Scott’s real job was to use his distinctive voice and communication skills making radio commercials. This he did from his home studio.  We became fast friends with him, and Peggy enjoyed telling him about her granddaughter who at age eighteen joined the Air Force to qualify for the GI bill.

Scott, LSU graduate, Afghanistan Vet, Tee Shirt Salesman

Scott, Afghanistan Vet, LSU Grad, and Tee Shirt Salesman

We fell in love with Moab, and will return there to spend more time. I’d love to take a Jeep tour of the back country, and to explore Canyonlands National Park on the next visit. Just maybe, I’ll take a raft trip down the mighty Colorado River, solo of course.

Burning Gas-Moab-1

In nineteen seventy-one I went to the Schwinn Bicycle shop in Oak Lawn, Illinois to buy a bike for my wife. It was near Mother’s Day, and the kids (9,8,4) wanted mom to have a bike so she could ride with them. The shop owner was a middle age man who presented himself as an obnoxious oaf. How he survived with that attitude in a business dealing with customers made me wonder if attitude was necessary to succeed. I finally did buy a nice blue bike with narrow tires, hand brakes, and a five speed transmission for Barb. Maybe that is how the guy survived, he was the only game around.

In the course of my conversation with the man, I asked if Schwinn ever intended to make a heavy balloon tired bike with hand brakes and multiple speeds. He replied, “why would anyone want something like that?”  That was the day I invented the mountain bike in the flat state of Illinois. It wasn’t until a few years later that a kid from California cobbled together the bike I envisioned and began a craze that has not slowed down.

I finally bought my first mountain bike in nineteen seventy-eight, from Schwinn. I loved it. My town at the time was in Cook County, Illinois famous for crooked politicians and graft. One good thing Cook County has is a fabulous Forest Preserve District with thousands of acres of forested land around Chicago. Evidently the politicians of old owned horses because the Forest Preserve boasts of over one hundred miles of horse trails. Those trails became my private mountain bike experience for the next twenty-five years. Biking on horse trails became my passion. I also notched many week-long bicycle tours on my belt.

During the course of my cycling history Moab, Utah became the goal. Cycling magazines featured tours and photo essays of the fabulous bicycling on the rocks of Moab. I longed to take a tour there, but it has never happened. The lure to visit Moab, however, stayed deep in my psyche. When I began to winter in Arizona, I realized that Moab was really very close to where I stayed. Close is a relative term, Moab is still over four hundred miles from the Valley of the Sun.
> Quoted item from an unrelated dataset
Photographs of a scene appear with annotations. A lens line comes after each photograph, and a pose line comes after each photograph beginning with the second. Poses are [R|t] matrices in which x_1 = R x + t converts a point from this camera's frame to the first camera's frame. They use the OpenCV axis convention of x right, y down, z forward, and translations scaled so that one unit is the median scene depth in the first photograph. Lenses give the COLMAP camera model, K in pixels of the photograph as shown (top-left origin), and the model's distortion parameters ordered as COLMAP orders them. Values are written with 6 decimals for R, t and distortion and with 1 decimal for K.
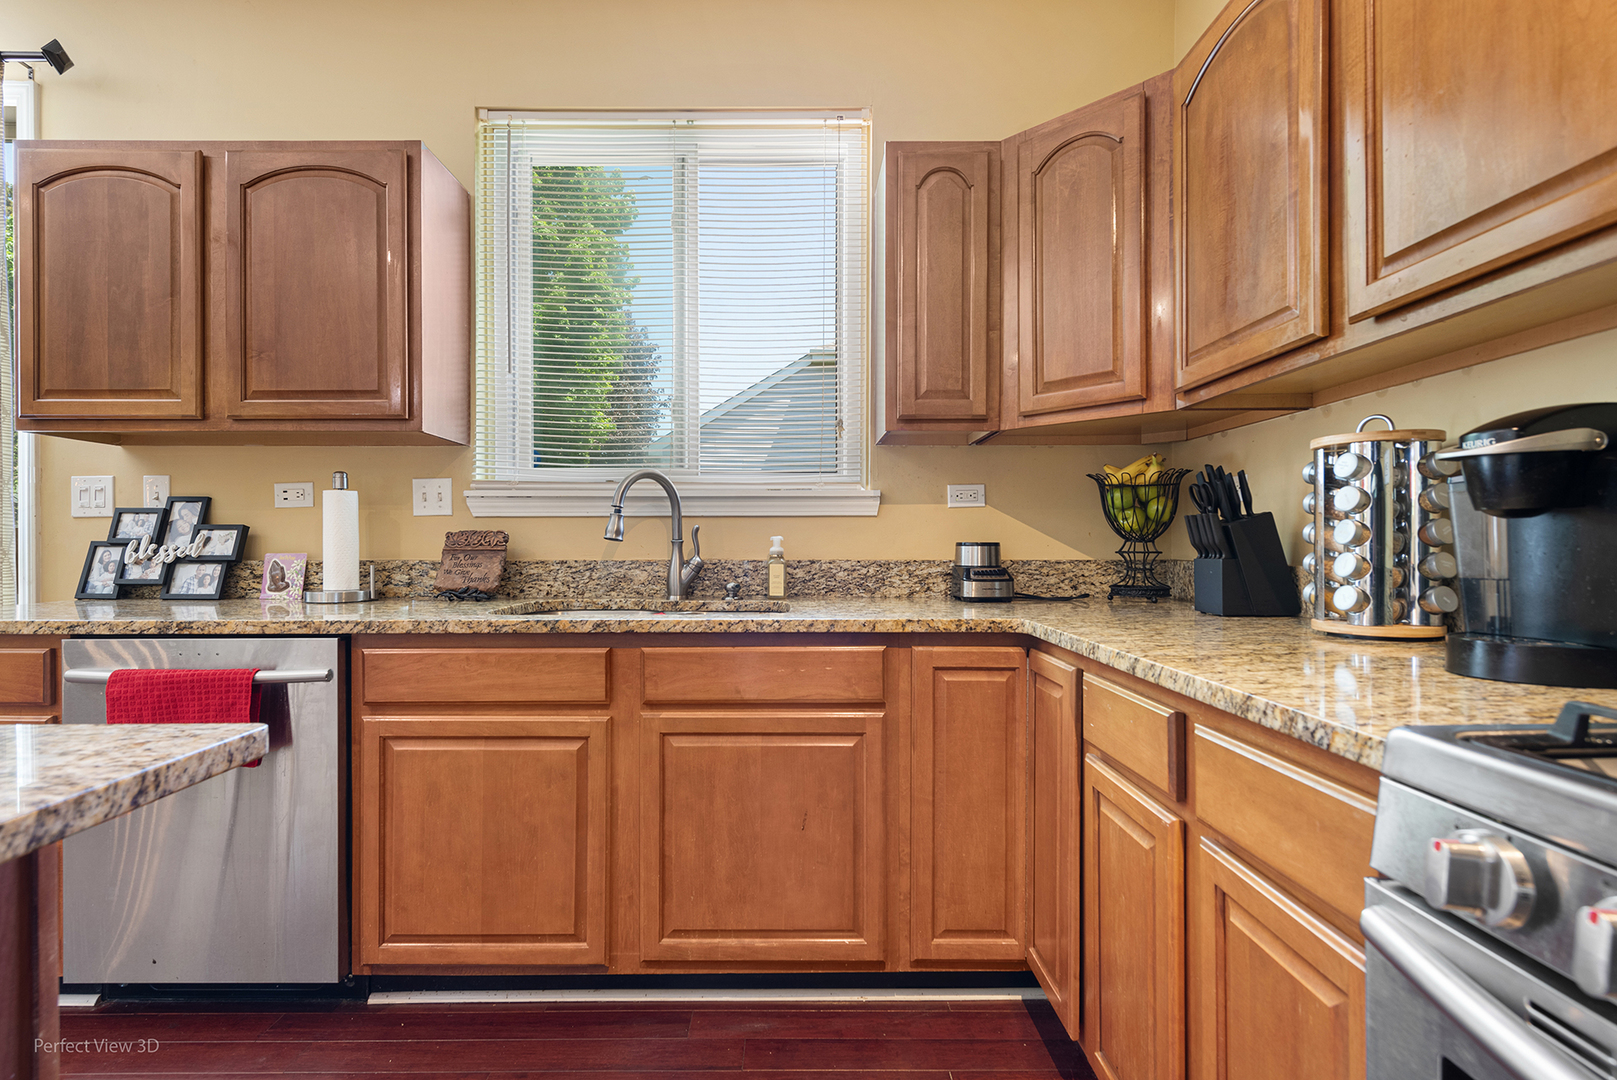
lens RADIAL K [[779.8, 0, 807.4], [0, 779.8, 546.2], [0, 0, 1]] dist [0.002443, 0.000460]
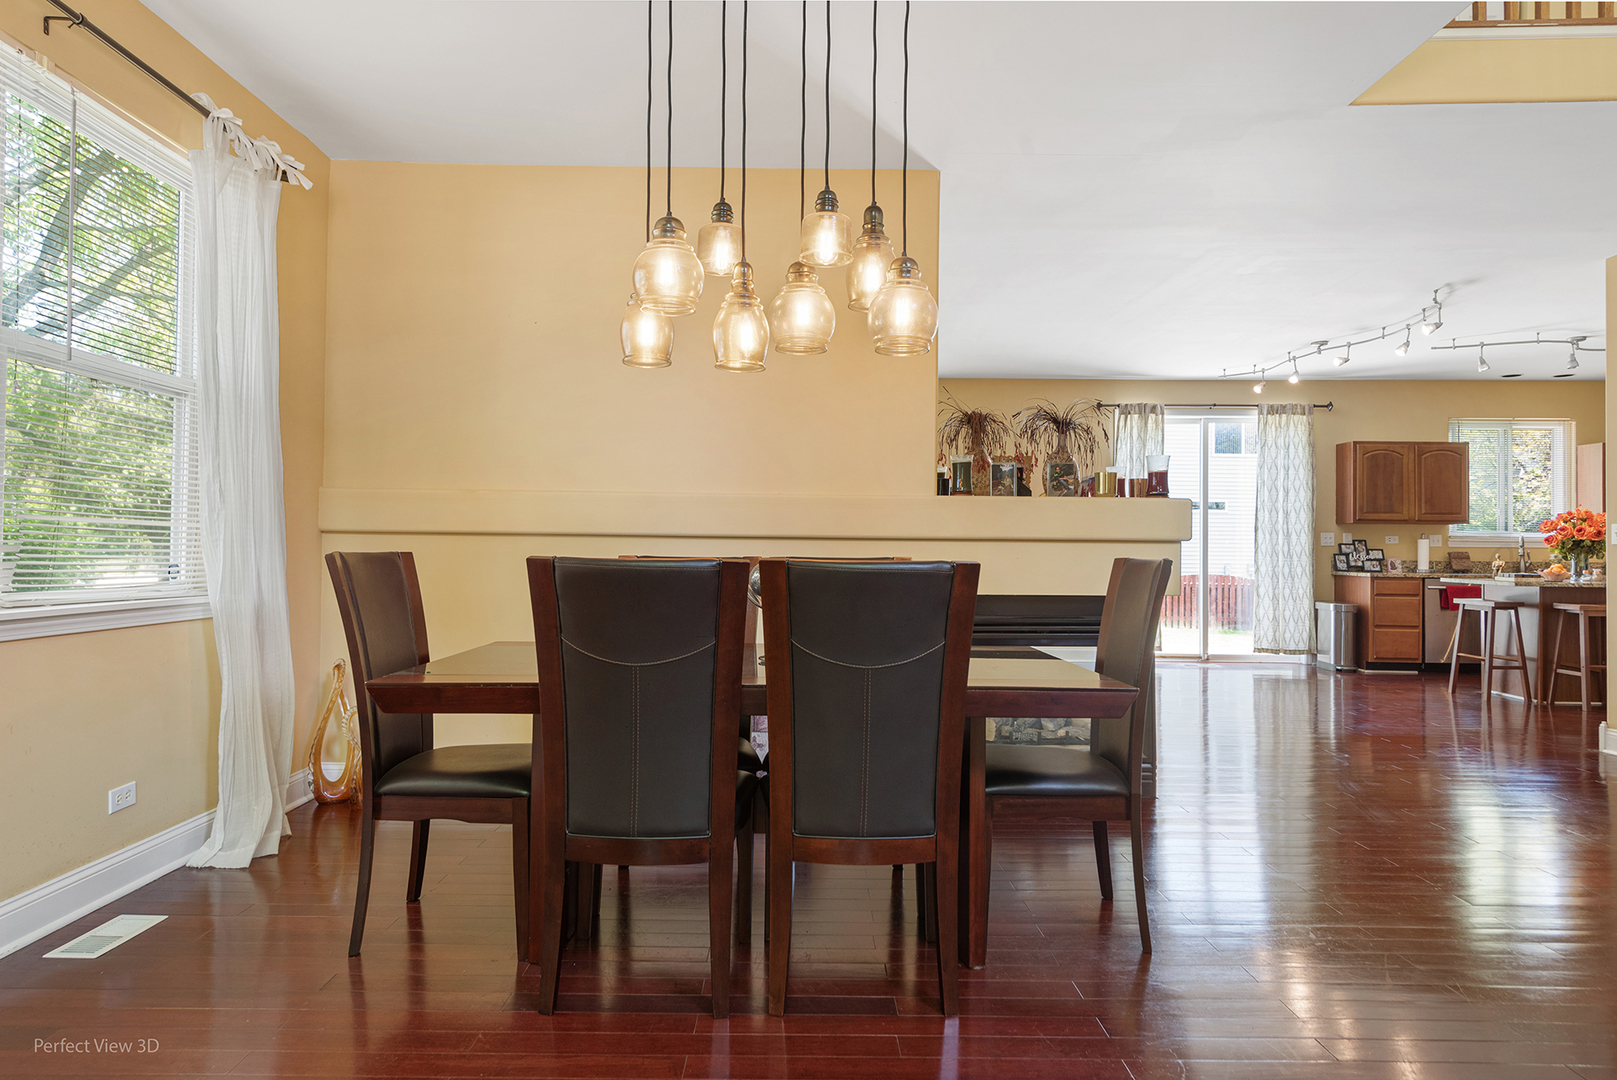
lens RADIAL K [[1023.0, 0, 807.7], [0, 1023.0, 543.2], [0, 0, 1]] dist [-0.000907, -0.000314]
pose [[0.999920, 0.012316, 0.003008, -3.138433], [-0.012309, 0.999922, -0.002201, -0.013021], [-0.003035, 0.002163, 0.999993, -3.254277]]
Nevertheless, I kept longing to visit and tour Arches National Park. Finally, the stars and the moon were in correct alignment with Neptune and it happened.

Moab, Utah has built an economy around mountain biking, rafting, rock climbing, off-road touring, and photography. The town is a mecca for young twenty and thirty something outdoor types fascinated by adventure. I believe Peggy and I were the oldest people in town.

We scheduled a day to tour Arches National Park, and I’m glad we did. The park is just a couple of miles from Moab, and very accessible by major highways. My heart beat fast as we crossed a bridge and I spotted a sign that said, “Colorado River.” Are you kidding me? I drove over the mighty Colorado. I’ve never traced the head waters of the Colorado and was totally unaware that it enters Arizona by crossing Utah as it comes from Colorado. Previously, the only glimpse I ever had of the mighty river is from the edge of the Grand Canyon. I asked Peg if she was up to a raft ride on the Colorado, she promptly put the notion out of my mind with a rather short “NO.”

At the gate, I flashed “The National Parks and Federal Recreational Lands Pass” I bought last year at White Sands. The attendant, one of my employees in a Smokey the Bear uniform, handed me a map and waved us through. Thank God there is a seventeen mile road that winds around Arches. We did see some hearty white-haired bicyclists pumping hard up a hill, but motorists out numbered cyclists by about a thousand to one. The scenery is better than Monument Valley of the day before.  There are many arches formed by water erosion of the soft orange-red stone. We saw most of the arches from drive-by view-point. The most popular ones need a vigorous hike to get close too. It made me appreciate all photographs of the arches because the photographer expended enormous energy to take the photos. I did take some point and shoot photos, but  they are not calendar quality. The drive took us four hours to complete before we cried uncle and headed for some food. Just sitting in the car and seeing all the fabulous rock formations that have taken four-hundred thousand years to form burned us out.